- [Task requirements]:
Please quote every line of the listing below word for word, keeping the original order.

- [Stored data]:
+ + + + + + +
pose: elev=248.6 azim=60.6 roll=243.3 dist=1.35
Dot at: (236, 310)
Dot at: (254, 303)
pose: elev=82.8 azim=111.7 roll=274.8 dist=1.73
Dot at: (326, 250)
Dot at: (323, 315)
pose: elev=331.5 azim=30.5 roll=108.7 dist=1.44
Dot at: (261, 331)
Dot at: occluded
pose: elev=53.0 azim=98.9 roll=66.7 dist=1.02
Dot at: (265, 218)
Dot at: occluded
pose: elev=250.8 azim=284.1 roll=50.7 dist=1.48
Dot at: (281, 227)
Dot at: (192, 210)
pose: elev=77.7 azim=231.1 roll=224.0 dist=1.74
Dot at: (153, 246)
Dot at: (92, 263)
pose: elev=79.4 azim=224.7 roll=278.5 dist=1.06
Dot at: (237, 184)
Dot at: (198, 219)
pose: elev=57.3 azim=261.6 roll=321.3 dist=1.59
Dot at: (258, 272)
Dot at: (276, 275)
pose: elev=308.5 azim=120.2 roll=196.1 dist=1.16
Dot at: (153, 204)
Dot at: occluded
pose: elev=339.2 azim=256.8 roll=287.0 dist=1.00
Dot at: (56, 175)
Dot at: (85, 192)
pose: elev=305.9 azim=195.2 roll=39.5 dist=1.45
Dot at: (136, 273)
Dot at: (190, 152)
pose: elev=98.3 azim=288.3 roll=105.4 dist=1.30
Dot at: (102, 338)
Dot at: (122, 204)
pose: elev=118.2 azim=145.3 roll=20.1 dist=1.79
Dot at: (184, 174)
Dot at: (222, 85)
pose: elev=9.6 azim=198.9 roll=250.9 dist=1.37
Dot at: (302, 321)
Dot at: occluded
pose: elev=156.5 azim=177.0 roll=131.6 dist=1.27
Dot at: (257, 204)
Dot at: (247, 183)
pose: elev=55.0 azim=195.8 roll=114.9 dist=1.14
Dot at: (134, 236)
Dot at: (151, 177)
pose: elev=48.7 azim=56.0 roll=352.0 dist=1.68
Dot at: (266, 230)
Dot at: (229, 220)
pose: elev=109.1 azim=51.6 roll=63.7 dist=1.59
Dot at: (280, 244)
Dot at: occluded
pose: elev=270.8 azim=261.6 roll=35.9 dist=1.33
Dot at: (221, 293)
+ + + + + + +
- [The output]:
pose: elev=248.6 azim=60.6 roll=243.3 dist=1.35
Dot at: (236, 310)
Dot at: (254, 303)
pose: elev=82.8 azim=111.7 roll=274.8 dist=1.73
Dot at: (326, 250)
Dot at: (323, 315)
pose: elev=331.5 azim=30.5 roll=108.7 dist=1.44
Dot at: (261, 331)
Dot at: occluded
pose: elev=53.0 azim=98.9 roll=66.7 dist=1.02
Dot at: (265, 218)
Dot at: occluded
pose: elev=250.8 azim=284.1 roll=50.7 dist=1.48
Dot at: (281, 227)
Dot at: (192, 210)
pose: elev=77.7 azim=231.1 roll=224.0 dist=1.74
Dot at: (153, 246)
Dot at: (92, 263)
pose: elev=79.4 azim=224.7 roll=278.5 dist=1.06
Dot at: (237, 184)
Dot at: (198, 219)
pose: elev=57.3 azim=261.6 roll=321.3 dist=1.59
Dot at: (258, 272)
Dot at: (276, 275)
pose: elev=308.5 azim=120.2 roll=196.1 dist=1.16
Dot at: (153, 204)
Dot at: occluded
pose: elev=339.2 azim=256.8 roll=287.0 dist=1.00
Dot at: (56, 175)
Dot at: (85, 192)
pose: elev=305.9 azim=195.2 roll=39.5 dist=1.45
Dot at: (136, 273)
Dot at: (190, 152)
pose: elev=98.3 azim=288.3 roll=105.4 dist=1.30
Dot at: (102, 338)
Dot at: (122, 204)
pose: elev=118.2 azim=145.3 roll=20.1 dist=1.79
Dot at: (184, 174)
Dot at: (222, 85)
pose: elev=9.6 azim=198.9 roll=250.9 dist=1.37
Dot at: (302, 321)
Dot at: occluded
pose: elev=156.5 azim=177.0 roll=131.6 dist=1.27
Dot at: (257, 204)
Dot at: (247, 183)
pose: elev=55.0 azim=195.8 roll=114.9 dist=1.14
Dot at: (134, 236)
Dot at: (151, 177)
pose: elev=48.7 azim=56.0 roll=352.0 dist=1.68
Dot at: (266, 230)
Dot at: (229, 220)
pose: elev=109.1 azim=51.6 roll=63.7 dist=1.59
Dot at: (280, 244)
Dot at: occluded
pose: elev=270.8 azim=261.6 roll=35.9 dist=1.33
Dot at: (221, 293)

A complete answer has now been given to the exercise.